Most of the systems are in schools and community centers, mainly to provide water for washing hands and the bathrooms.

 Total rainwater harvesting systems installed, in Mexico, Guatemala, Honduras, and El Salvador:    10

 Rainwater harvesting systems currently in design, training, or installation stages:   9

Apostles of Rainwater Harvesting

 “…yet he has not left himself without a witness in doing good, giving you rains from heaven and fruitful seasons and filling you with food and your hearts with joy.”

(Acts 14:17 NRSV)

That’s an excerpt from an effective evangelistic sermon in which Paul points to the grace and abundance of rainwater, evidence of God’s goodness and source of joy.

So, I’ve taken recently to calling a community of leaders in a rural Guatemalan village, “apostles of rainwater harvesting.”
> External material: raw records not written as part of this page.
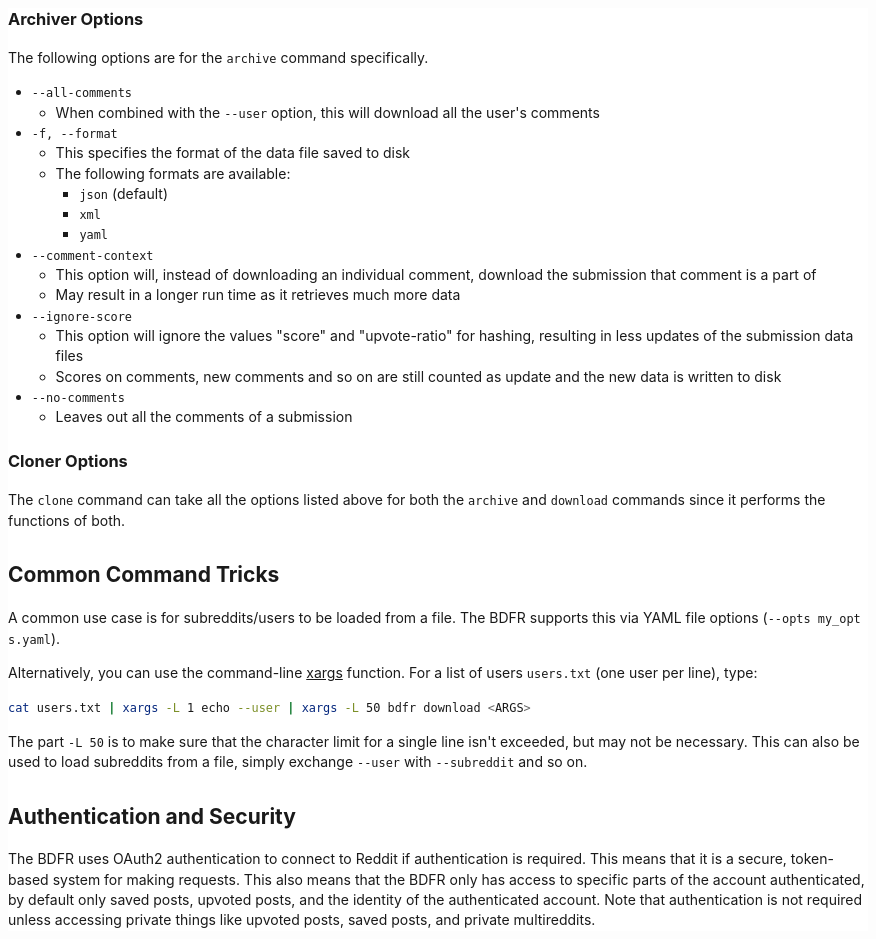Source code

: ### Archiver Options

The following options are for the `archive` command specifically.

- `--all-comments`
    - When combined with the `--user` option, this will download all the user's comments
- `-f, --format`
    - This specifies the format of the data file saved to disk
    - The following formats are available:
        - `json` (default)
        - `xml`
        - `yaml`
- `--comment-context`
    - This option will, instead of downloading an individual comment, download the submission that comment is a part of
    - May result in a longer run time as it retrieves much more data
- `--ignore-score`
    - This option will ignore the values "score" and "upvote-ratio" for hashing, resulting in less updates of the submission data files
    - Scores on comments, new comments and so on are still counted as update and the new data is written to disk
- `--no-comments`
    - Leaves out all the comments of a submission

### Cloner Options

The `clone` command can take all the options listed above for both the `archive` and `download` commands since it performs the functions of both.

## Common Command Tricks

A common use case is for subreddits/users to be loaded from a file. The BDFR supports this via YAML file options (`--opts my_opts.yaml`).

Alternatively, you can use the command-line [xargs](https://en.wikipedia.org/wiki/Xargs) function.
For a list of users `users.txt` (one user per line), type:

```bash
cat users.txt | xargs -L 1 echo --user | xargs -L 50 bdfr download <ARGS>
```

The part `-L 50` is to make sure that the character limit for a single line isn't exceeded, but may not be necessary. This can also be used to load subreddits from a file, simply exchange `--user` with `--subreddit` and so on.

## Authentication and Security

The BDFR uses OAuth2 authentication to connect to Reddit if authentication is required. This means that it is a secure, token-based system for making requests. This also means that the BDFR only has access to specific parts of the account authenticated, by default only saved posts, upvoted posts, and the identity of the authenticated account. Note that authentication is not required unless accessing private things like upvoted posts, saved posts, and private multireddits.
Juan, Johny, and Carlos from Guatemala, serving neighbors in El Salvador.

They’ve trained four neighboring villages in the design and installation of simple rainwater systems for schools, with three more in the works.

Recently, my colleague, Ricardo Mayol, arranged for them to travel to El Salvador, and do the same for a community that was struggling to understand the system and begin installation.

This is the idea, to take the vision of “every person with their own water system” and running with it.

It’s part of the good news of the Kingdom of God, “on earth as it is in heaven.